T = 'blah blah blah blah'
S = zlib.compress(T)
with open("temp.zlib", "wb") as myfile:
    myfile.write(S)

This saves the compressed string in a file called temp.zlib so that program 2 can later retrieve and decompress it.

Program 2:

with open("temp.zlib", "rb") as myfile:
    S = myfile.read()
T = zlib.decompress(S)
Tim Pietzcker
  • 328,213
  • 58
  • 503
  • 561
  • Yes, this is very near to what I want, but what I precisely need is to do it with the help of two files only,without the use of the third file. – Quixotic Jan 30 '11 at 20:52
  • What third file? Here there's only one file. If you're counting your applications as files, then sure, this is a 3rd thing, but if you don't ever want to serialize the data to disk you're going to have to provide us with a lot more input into how your system works. – Nick Bastin Jan 30 '11 at 20:56
  • @Nick Bastin:Check out http://stackoverflow.com/questions/4844907/text-compression-in-python/4844924#4844924, Lennart Regebro answer, what I am not getting how does he got that compressed value in that form. – Quixotic Jan 30 '11 at 20:59
  • I still don't understand the problem. You want to exchange data between two different programs but without generating an actual representation of that data (like a file)? – Tim Pietzcker Jan 30 '11 at 21:07
  • @Tretwick that's easy, he did: `base64.b64encode(zlib.compress(text))`, just the operations inverted, and in reverse order – David Heffernan Jan 30 '11 at 21:10
  • @ David Heffernan:Thanks that helps a lot now I understand my mistake previously :) – Quixotic Jan 30 '11 at 21:38
  • @Tretwick Marian: I'm confused with what you mean by two files only. Are you perhaps looking for something where you have two processes and one sends the compressed text and othe one decrompess it? Then this may make sense with your earlier question. Please just explain what is your over all goal you are trying to achieve. – eat Jan 30 '11 at 21:38
  • TEXT to ASCII then that ASCII to text back. – Quixotic Jan 30 '11 at 21:51
  • @Tretwick: You're not making any sense. So now it's an encoding problem? In that case, `base64`, as previously suggested, is what you're looking for. – Tim Pietzcker Jan 30 '11 at 22:08
  • I have got my answer :) If you are aware of a better method please suggest. – Quixotic Jan 30 '11 at 22:15
  • 8
    This was probably true back in the day.
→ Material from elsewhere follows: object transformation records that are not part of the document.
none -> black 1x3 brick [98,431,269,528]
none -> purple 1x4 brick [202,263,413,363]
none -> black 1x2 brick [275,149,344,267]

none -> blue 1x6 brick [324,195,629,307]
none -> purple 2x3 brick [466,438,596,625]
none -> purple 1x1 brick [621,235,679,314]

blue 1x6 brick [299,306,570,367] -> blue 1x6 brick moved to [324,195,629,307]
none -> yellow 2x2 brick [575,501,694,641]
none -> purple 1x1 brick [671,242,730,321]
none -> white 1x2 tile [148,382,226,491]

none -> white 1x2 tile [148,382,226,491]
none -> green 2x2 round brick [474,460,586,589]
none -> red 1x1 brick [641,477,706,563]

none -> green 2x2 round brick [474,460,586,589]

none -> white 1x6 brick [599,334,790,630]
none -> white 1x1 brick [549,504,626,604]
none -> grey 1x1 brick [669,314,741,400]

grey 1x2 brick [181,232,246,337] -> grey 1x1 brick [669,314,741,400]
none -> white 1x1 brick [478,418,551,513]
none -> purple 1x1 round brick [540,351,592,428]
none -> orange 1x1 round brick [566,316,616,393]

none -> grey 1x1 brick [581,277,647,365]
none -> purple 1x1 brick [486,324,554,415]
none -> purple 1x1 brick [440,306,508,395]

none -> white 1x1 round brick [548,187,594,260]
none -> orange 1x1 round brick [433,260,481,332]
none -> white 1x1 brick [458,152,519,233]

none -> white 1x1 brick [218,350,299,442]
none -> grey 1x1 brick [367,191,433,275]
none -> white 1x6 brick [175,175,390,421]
With python 3.6.5: `TypeError: a bytes-like object is required, not 'str'` – matanster May 04 '19 at 17:22
0

Following the comments from the accepted answer, for python 3 users, according to zlib documentation:

def compress(data, /, level=-1)
    Returns a bytes object containing compressed data.

    data
      Binary data to be compressed.
    level
      Compression level, in 0-9 or -1.
(END)

Meaning the first param must be bytes and note that "T" is a string, not bytes. Simply use .encode() from str type to return a copy of this string encoded to bytes, eg:

T = 'blah blah blah blah'
S = zlib.compress(T.encode())

This explains the error TypeError: a bytes-like object is required, not 'str' and fix it.

Jonathan Simon Prates
  • 1,122
  • 2
  • 12
  • 28